COBRA stands for the Consolidated Omnibus Budget Reconciliation Act, which was passed in 1986. The act amended existing laws by giving certain former employees, retirees, spouses, and dependents the right to temporary continuation of health coverage at group rates. COBRA coverage is offered when the employee loses access to coverage under a group plan, due to voluntary or involuntary termination or a reduction in their hours of employment.
Reporting COBRA Coverage on Part II of Form 1095-C
If you’ve offered COBRA coverage to a terminated employee (generally anyone whose employment didn’t end because of gross misconduct), you won’t report it as an offer of coverage on line 14 of Form 1095-C. Instead, use code 1H, no offer of coverage, for any month the continued coverage applies.
If you need to report COBRA coverage for an active employee, say, someone whose hours were reduced and is, therefore, ineligible for plan coverage, you’ll report it in the same manner as an offer of that type of coverage to any other active employee.

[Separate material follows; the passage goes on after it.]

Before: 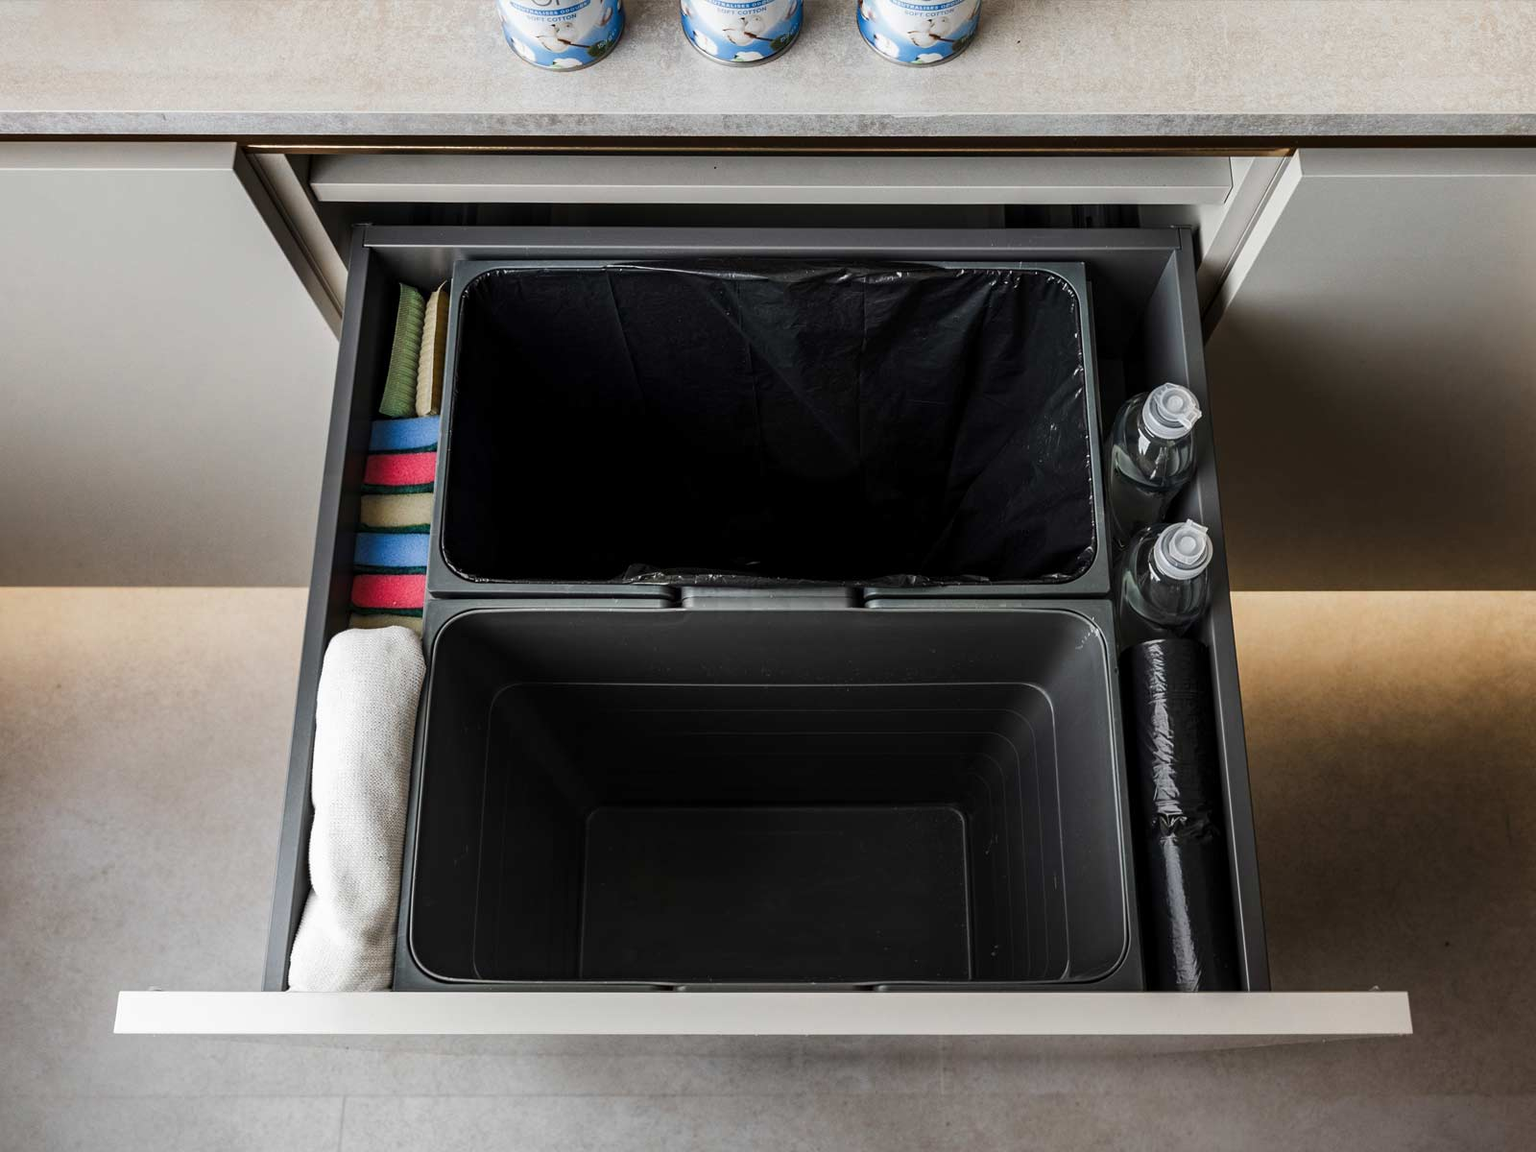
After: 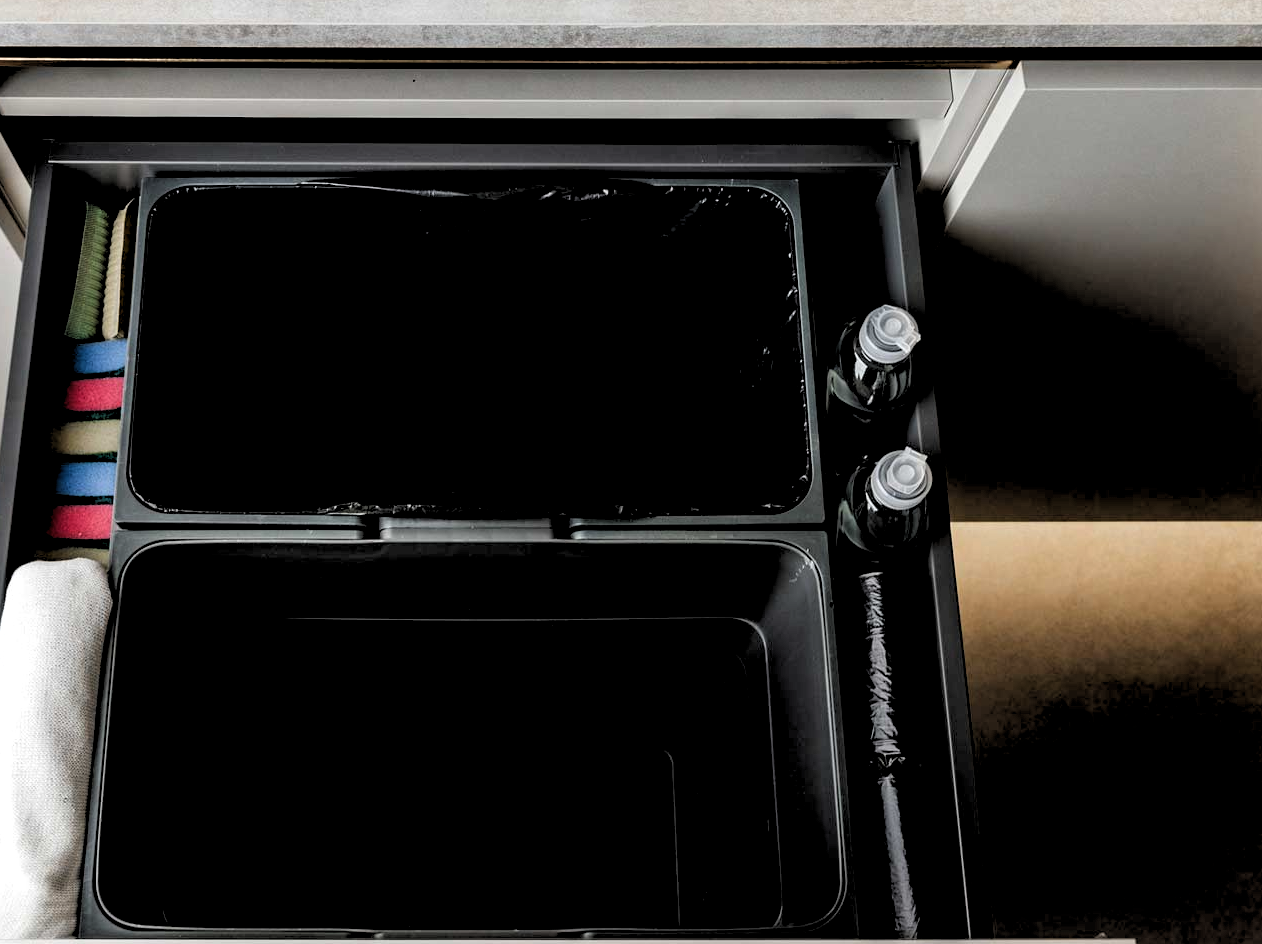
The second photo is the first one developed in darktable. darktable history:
rgb levels: levels [[0.034, 0.472, 0.904], [0, 0.5, 1], [0, 0.5, 1]]
crop and rotate: left 20.74%, top 7.912%, right 0.375%, bottom 13.378%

Self-Insured Plans and COBRA Coverage
Under self-insured COBRA plans, spouses and dependents can elect to receive the continued coverage independently of the employee (i.e., if the employee declines coverage or is deceased). Employers who sponsor these plans will still need to report coverage offered to each non-employee spouse and dependent on a separate Form 1095-B or 1095-C from the employee. If a spouse and dependents elect to receive COBRA coverage along with the employee, you can report them on the same form.